Using the U.S. Dollar as a ‘Baseline’
Historically, very few trades took place on the market that weren’t valued in U.S. dollars (USD). This goes for the stock market as well as the foreign currency exchange (Forex). Although there are seven major currencies that are most often paired in Forex trades, the USD is present in just about 90% of all pairs being traded. In the past, if anyone wanted to trade the Great British Pound (GBP) against the Japanese Yen (JPY) they would first need to convert currencies into USD to establish their margin (the amount left with a Forex broker). The same held true for such commodities as oil and gold that are also valued in United States dollars. However, currency cross-rate options allow for trades to take place without first being converted to the USD. In other words, a currency cross-rate can simply be defined as two foreign currencies being valued against each other without the necessity of first being converted to the USD.

Greater Trading Options with Cross-Rate Currencies
In terms of Forex, currency cross-rate options can open the door for some huge possibilities when trading on the open market. This premise is based on the fact that there are seven majors which are commonly traded against each other and that of those seven majors the USD is in almost 90% of all pairs traded. There will be times, more than most traders care to count, when the majors are moving almost sideways to each other which doesn’t leave them much room to make a profit. With the ability to jump in and trade in crosses there are almost endless possibilities because there will always be vertical movement between several of the crosses. It’s only a matter of keeping an eye on the current exchange rates and being able to jump in at the right moment to profit from trading based on cross-rates.
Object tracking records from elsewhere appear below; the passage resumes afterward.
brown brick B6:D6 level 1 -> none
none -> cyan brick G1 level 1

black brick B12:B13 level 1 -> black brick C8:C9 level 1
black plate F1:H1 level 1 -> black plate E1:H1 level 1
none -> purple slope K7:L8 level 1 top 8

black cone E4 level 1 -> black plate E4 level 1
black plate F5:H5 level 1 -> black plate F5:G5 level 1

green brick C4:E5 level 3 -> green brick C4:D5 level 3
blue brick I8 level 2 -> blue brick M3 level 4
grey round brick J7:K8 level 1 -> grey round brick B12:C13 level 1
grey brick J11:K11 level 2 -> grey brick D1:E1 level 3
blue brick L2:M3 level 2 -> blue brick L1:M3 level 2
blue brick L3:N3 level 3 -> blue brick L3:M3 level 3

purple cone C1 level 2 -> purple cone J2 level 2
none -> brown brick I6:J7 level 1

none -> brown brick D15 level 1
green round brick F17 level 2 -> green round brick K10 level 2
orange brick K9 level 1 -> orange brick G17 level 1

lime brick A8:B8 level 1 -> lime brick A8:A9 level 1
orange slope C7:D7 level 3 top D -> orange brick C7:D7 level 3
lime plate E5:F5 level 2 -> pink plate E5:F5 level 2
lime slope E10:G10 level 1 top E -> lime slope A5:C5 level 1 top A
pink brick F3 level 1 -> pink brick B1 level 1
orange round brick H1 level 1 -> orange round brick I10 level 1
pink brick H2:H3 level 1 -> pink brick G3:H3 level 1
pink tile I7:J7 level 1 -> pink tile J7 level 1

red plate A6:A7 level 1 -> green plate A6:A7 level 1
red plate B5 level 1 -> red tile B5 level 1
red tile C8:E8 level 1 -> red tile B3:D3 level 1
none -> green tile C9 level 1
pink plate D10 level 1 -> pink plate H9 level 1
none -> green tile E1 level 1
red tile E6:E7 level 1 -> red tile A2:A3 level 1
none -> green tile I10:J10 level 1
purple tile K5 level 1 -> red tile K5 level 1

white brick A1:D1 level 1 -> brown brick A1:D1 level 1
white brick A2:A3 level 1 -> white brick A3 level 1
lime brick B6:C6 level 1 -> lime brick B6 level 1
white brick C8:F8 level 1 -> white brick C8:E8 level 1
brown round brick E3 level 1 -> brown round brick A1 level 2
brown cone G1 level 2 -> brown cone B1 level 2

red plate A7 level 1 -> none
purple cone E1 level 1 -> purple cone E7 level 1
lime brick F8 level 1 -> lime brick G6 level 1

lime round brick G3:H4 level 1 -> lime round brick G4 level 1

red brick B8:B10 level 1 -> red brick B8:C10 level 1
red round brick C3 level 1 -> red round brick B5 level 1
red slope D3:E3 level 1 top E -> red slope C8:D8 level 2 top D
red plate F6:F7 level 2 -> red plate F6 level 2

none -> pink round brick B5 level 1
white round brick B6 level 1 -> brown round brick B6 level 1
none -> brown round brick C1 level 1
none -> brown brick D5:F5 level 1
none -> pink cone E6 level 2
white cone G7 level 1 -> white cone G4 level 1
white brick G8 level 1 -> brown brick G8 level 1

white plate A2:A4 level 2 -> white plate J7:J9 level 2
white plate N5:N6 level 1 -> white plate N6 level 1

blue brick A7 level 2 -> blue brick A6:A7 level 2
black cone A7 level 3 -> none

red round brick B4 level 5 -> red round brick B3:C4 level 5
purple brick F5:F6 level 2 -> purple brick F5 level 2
Where to Find Real Time Cross Rates
Forex brokers now have the ability to stream live data feeds on cross rates from most, if not all, currencies from around the globe. Once you are working with a broker you will be able to access all exchange rate feeds that are available on your broker’s site. Also, if you have a Forex robot you can program it to monitor your cross-rate currencies so that when they reach a specific spread it will automatically make the transaction for you. It has been noted that cross-rates are extremely volatile and have even hit spreads of 100 pips in a single day. Because of this you possibilities are almost endless as long as your margin is sufficient to cover the trade. If you don’t already have a broker, simply do a search online but take the time to find the right brokerage that has a user-friendly online platform that will integrate well with a Forex bot.

Bear in mind that many commodities are still measured against and valued in United States dollars. Once you have learned to trade currency cross-rate options you will have a whole new world of investment strategies opened to you. If the USD or other majors are not moving much and you are willing to take on a bit of risk, the sky is the limit. Just remember that greater risk can provide greater gains but it can also drain your entire margin set aside with your broker for that trade.